◆ ACTIVITY ◆
Which lines belong in the answer? Exactly those from the line containing "1. Introduction" through the last line of the records below, repeated as written.
BEGIN
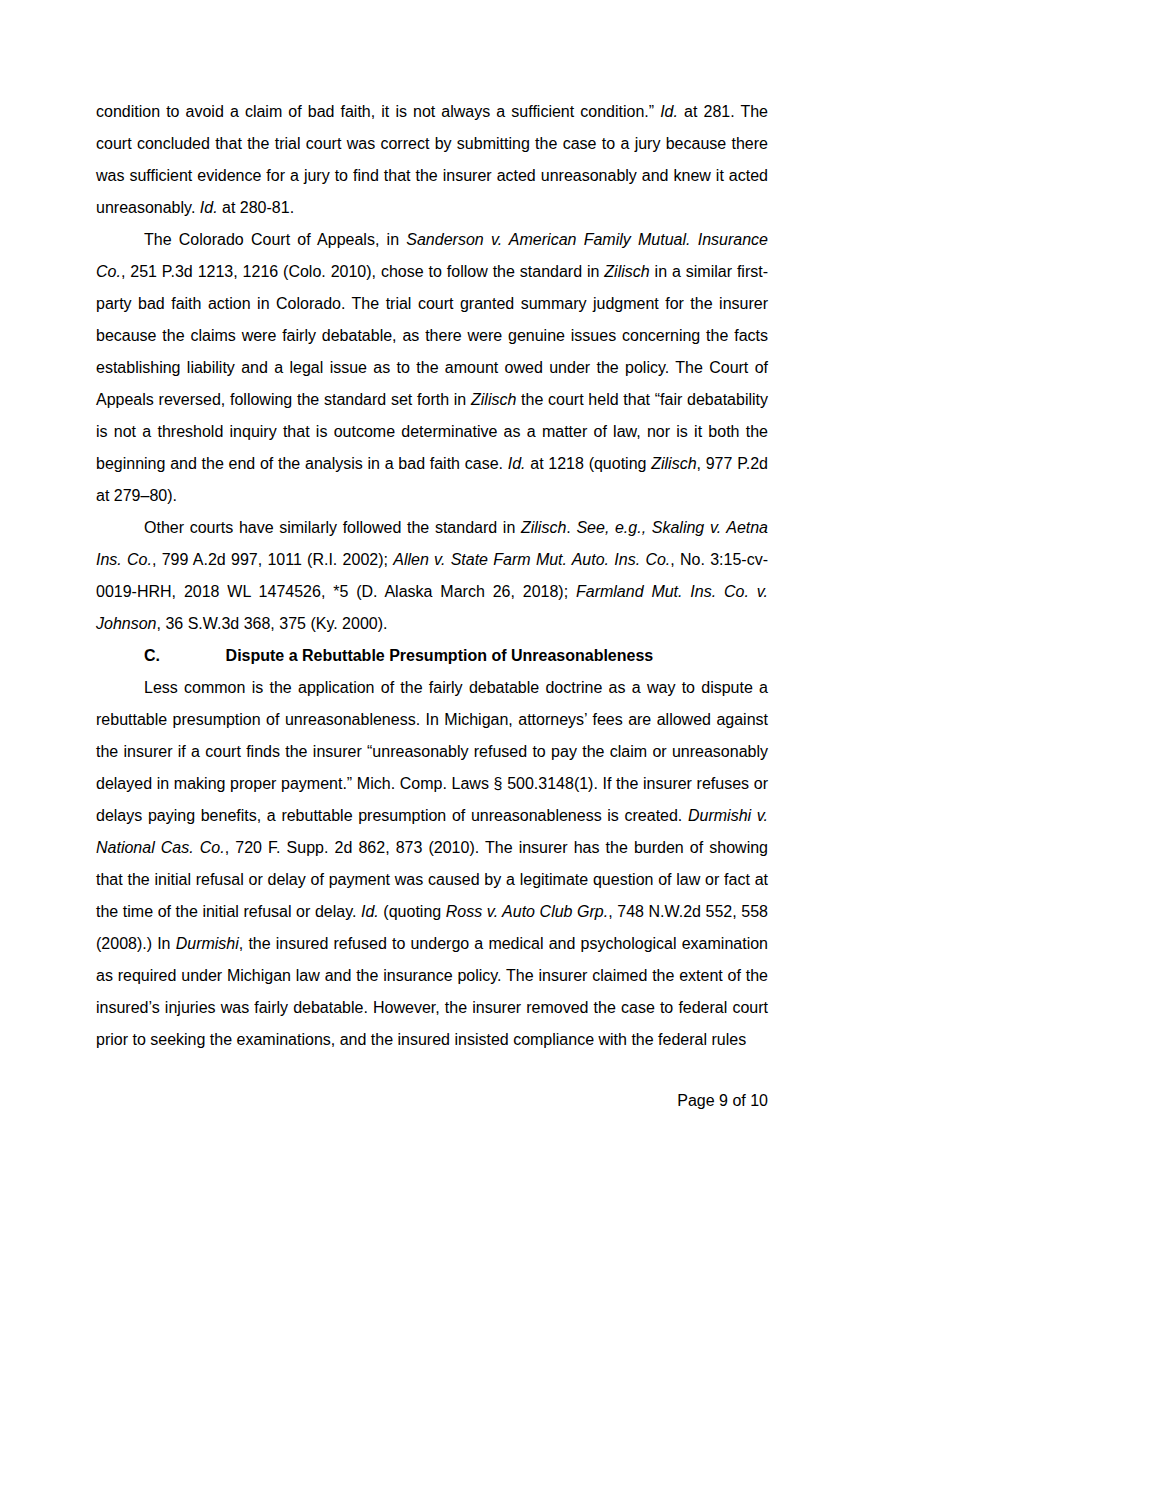condition to avoid a claim of bad faith, it is not always a sufficient condition.” Id. at 281. The court concluded that the trial court was correct by submitting the case to a jury because there was sufficient evidence for a jury to find that the insurer acted unreasonably and knew it acted unreasonably. Id. at 280-81.
The Colorado Court of Appeals, in Sanderson v. American Family Mutual. Insurance Co., 251 P.3d 1213, 1216 (Colo. 2010), chose to follow the standard in Zilisch in a similar first-party bad faith action in Colorado. The trial court granted summary judgment for the insurer because the claims were fairly debatable, as there were genuine issues concerning the facts establishing liability and a legal issue as to the amount owed under the policy. The Court of Appeals reversed, following the standard set forth in Zilisch the court held that “fair debatability is not a threshold inquiry that is outcome determinative as a matter of law, nor is it both the beginning and the end of the analysis in a bad faith case. Id. at 1218 (quoting Zilisch, 977 P.2d at 279–80).
Other courts have similarly followed the standard in Zilisch. See, e.g., Skaling v. Aetna Ins. Co., 799 A.2d 997, 1011 (R.I. 2002); Allen v. State Farm Mut. Auto. Ins. Co., No. 3:15-cv-0019-HRH, 2018 WL 1474526, *5 (D. Alaska March 26, 2018); Farmland Mut. Ins. Co. v. Johnson, 36 S.W.3d 368, 375 (Ky. 2000).
C. Dispute a Rebuttable Presumption of Unreasonableness
Less common is the application of the fairly debatable doctrine as a way to dispute a rebuttable presumption of unreasonableness. In Michigan, attorneys’ fees are allowed against the insurer if a court finds the insurer “unreasonably refused to pay the claim or unreasonably delayed in making proper payment.” Mich. Comp. Laws § 500.3148(1). If the insurer refuses or delays paying benefits, a rebuttable presumption of unreasonableness is created. Durmishi v. National Cas. Co., 720 F. Supp. 2d 862, 873 (2010). The insurer has the burden of showing that the initial refusal or delay of payment was caused by a legitimate question of law or fact at the time of the initial refusal or delay. Id. (quoting Ross v. Auto Club Grp., 748 N.W.2d 552, 558 (2008).) In Durmishi, the insured refused to undergo a medical and psychological examination as required under Michigan law and the insurance policy. The insurer claimed the extent of the insured’s injuries was fairly debatable. However, the insurer removed the case to federal court prior to seeking the examinations, and the insured insisted compliance with the federal rules
Page 9 of 10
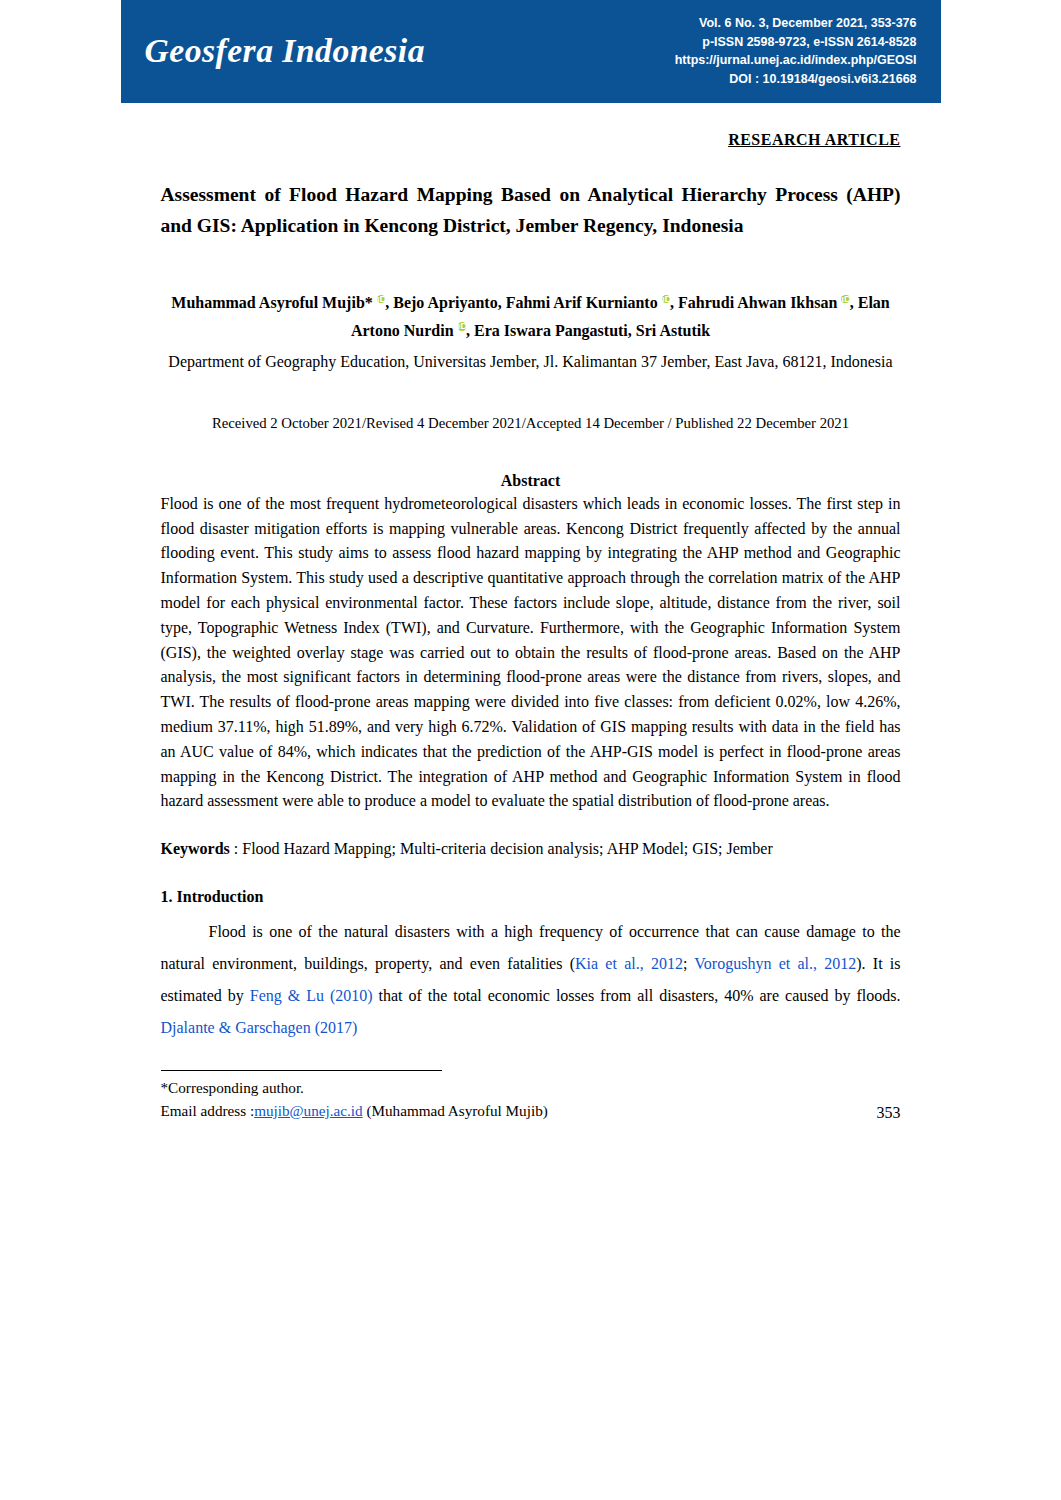Geosfera Indonesia
Vol. 6 No. 3, December 2021, 353-376
p-ISSN 2598-9723, e-ISSN 2614-8528
https://jurnal.unej.ac.id/index.php/GEOSI
DOI : 10.19184/geosi.v6i3.21668
RESEARCH ARTICLE
Assessment of Flood Hazard Mapping Based on Analytical Hierarchy Process (AHP) and GIS: Application in Kencong District, Jember Regency, Indonesia
Muhammad Asyroful Mujib* iD, Bejo Apriyanto, Fahmi Arif Kurnianto iD, Fahrudi Ahwan Ikhsan iD, Elan Artono Nurdin iD, Era Iswara Pangastuti, Sri Astutik
Department of Geography Education, Universitas Jember, Jl. Kalimantan 37 Jember, East Java, 68121, Indonesia
Received 2 October 2021/Revised 4 December 2021/Accepted 14 December / Published 22 December 2021
Abstract
Flood is one of the most frequent hydrometeorological disasters which leads in economic losses. The first step in flood disaster mitigation efforts is mapping vulnerable areas. Kencong District frequently affected by the annual flooding event. This study aims to assess flood hazard mapping by integrating the AHP method and Geographic Information System. This study used a descriptive quantitative approach through the correlation matrix of the AHP model for each physical environmental factor. These factors include slope, altitude, distance from the river, soil type, Topographic Wetness Index (TWI), and Curvature. Furthermore, with the Geographic Information System (GIS), the weighted overlay stage was carried out to obtain the results of flood-prone areas. Based on the AHP analysis, the most significant factors in determining flood-prone areas were the distance from rivers, slopes, and TWI. The results of flood-prone areas mapping were divided into five classes: from deficient 0.02%, low 4.26%, medium 37.11%, high 51.89%, and very high 6.72%. Validation of GIS mapping results with data in the field has an AUC value of 84%, which indicates that the prediction of the AHP-GIS model is perfect in flood-prone areas mapping in the Kencong District. The integration of AHP method and Geographic Information System in flood hazard assessment were able to produce a model to evaluate the spatial distribution of flood-prone areas.
Keywords : Flood Hazard Mapping; Multi-criteria decision analysis; AHP Model; GIS; Jember
1. Introduction
Flood is one of the natural disasters with a high frequency of occurrence that can cause damage to the natural environment, buildings, property, and even fatalities (Kia et al., 2012; Vorogushyn et al., 2012). It is estimated by Feng & Lu (2010) that of the total economic losses from all disasters, 40% are caused by floods. Djalante & Garschagen (2017)
*Corresponding author.
Email address :mujib@unej.ac.id (Muhammad Asyroful Mujib)
353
END
◆ REPLY ◆
1. Introduction
Flood is one of the natural disasters with a high frequency of occurrence that can cause damage to the natural environment, buildings, property, and even fatalities (Kia et al., 2012; Vorogushyn et al., 2012). It is estimated by Feng & Lu (2010) that of the total economic losses from all disasters, 40% are caused by floods. Djalante & Garschagen (2017)
*Corresponding author.
Email address :mujib@unej.ac.id (Muhammad Asyroful Mujib)
353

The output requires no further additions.